İlk baskısı Temmuz 1993’te yapılan Kenya’ya Yolculuk kitabı Gülten Dayıoğlu ve eşinin Kenya’da safari bölgesinde yaptıkları geziyi anlatmaktadır. Her ne kadar okul çağındaki çocukların anlayacağı bir üslupla kaleme alınmış olsa da yetişkinlerin de keyifle okuyabileceği bir kitap. Tabii o dönemler internet yokken, bilgiye ansiklopedilerden ulaşılabilirken yazarın her detayı güzelce açıklamış olması çok değerli bir kaynak meydana getirmiş. 2023 yılında her şey bir tık uzaktayken Dayıoğlu’nun aktardığı bazı detaylar garip geliyor. Mesela çitanın nasıl bir hayvan olduğunu tarif etmiş. Herhalde şimdilerde çitayı duymayan kalmamış olsa gerek.
Kitapta Kenya’ya dair genel bilgilerin yanı sıra Masailer hakkında da ilginç detaylar var. Yaşayışları, adetleri, korkuları ve benzeri gördüğü ve duyduğu şeyleri aktarmış yazar. Safarinin geçmişte silahlarla yapıldığı, günümüzde ise silahların fotoğraf makinelerine dönüştüğüne dair yaptığı benzetme hoşuma gitti. Safari bölgelerinin ise adeta korunmuş cennetler olduğu gerçeğini kitabın sonunda kendi ülkemize, hele ki İstanbul’a bağlayarak kurtarılmış güzelliklerin gelecekte olup olmayacağını sorması ise acı verici. 30 sene önce sorulmuş bu sorunun cevabını kim verebilir?

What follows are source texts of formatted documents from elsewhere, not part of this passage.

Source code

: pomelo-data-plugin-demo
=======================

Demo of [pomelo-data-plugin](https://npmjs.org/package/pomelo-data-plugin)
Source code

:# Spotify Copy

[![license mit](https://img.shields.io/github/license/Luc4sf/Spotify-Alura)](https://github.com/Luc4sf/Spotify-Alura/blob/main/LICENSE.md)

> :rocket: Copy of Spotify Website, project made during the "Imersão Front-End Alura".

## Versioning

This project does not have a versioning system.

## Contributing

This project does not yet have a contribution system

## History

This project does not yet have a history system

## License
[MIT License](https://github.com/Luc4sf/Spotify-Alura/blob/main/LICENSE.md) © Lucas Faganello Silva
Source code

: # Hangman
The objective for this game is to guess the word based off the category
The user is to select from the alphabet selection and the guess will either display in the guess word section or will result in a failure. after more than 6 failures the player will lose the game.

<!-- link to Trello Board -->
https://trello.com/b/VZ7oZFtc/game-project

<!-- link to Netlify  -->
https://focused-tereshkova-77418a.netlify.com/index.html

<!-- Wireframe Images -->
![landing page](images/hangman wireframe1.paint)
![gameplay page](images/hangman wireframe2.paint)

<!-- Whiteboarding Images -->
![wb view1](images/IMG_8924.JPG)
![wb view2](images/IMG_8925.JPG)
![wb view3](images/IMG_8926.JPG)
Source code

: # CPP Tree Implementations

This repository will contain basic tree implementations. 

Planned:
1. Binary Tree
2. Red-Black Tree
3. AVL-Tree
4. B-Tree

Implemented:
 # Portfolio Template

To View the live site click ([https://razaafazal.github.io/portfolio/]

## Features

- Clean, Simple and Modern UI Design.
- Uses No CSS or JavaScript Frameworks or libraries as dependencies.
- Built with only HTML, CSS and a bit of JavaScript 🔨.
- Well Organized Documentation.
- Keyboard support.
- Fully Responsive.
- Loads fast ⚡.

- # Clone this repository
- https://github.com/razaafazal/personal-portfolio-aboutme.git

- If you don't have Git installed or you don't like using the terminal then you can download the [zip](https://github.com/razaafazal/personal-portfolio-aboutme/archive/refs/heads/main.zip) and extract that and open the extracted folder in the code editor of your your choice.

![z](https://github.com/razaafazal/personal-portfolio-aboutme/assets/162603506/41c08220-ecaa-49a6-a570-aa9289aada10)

“Acaba diyorum kendi kendime, yeni kuşaklara eski İstanbul’dan örnek gösterebileceğimiz bir köşe kaldı mı? Yani, Kenya’daki safari alanları gibi kurtarılmış güzellikler var mı İstanbul’umuzda?”
KENYA’YA YOLCULUK
Yazar: Gülten Dayıoğlu
Yayınevi: Yapı Kredi Yayınları
Web Sitesi: yapikrediyayinlari.com.tr
Arka Kapak Metni
“Kenya, Orta Afrika’nın doğusunda, vahşi hayvanların kol gezdiği, dünyaca ünlü bir av beldesi. Geçmişte, Avrupa, Amerika ve İngiltere’den zenginler, soylular, buraya safari yapmaya gelirlermiş. Türlü silahlar kuşanıp toplu halde ormanlara, savanlara dalar, vahşi hayvanları trak trak vurup devirirlermiş. Şimdilerde, safari artık silahla yapılmıyor. Turistler, toplu halde minibüslerle ava çıkıyor. Vahşi hayvanlar silahla değil, fotoğraf makineleriyle avlanıyor.”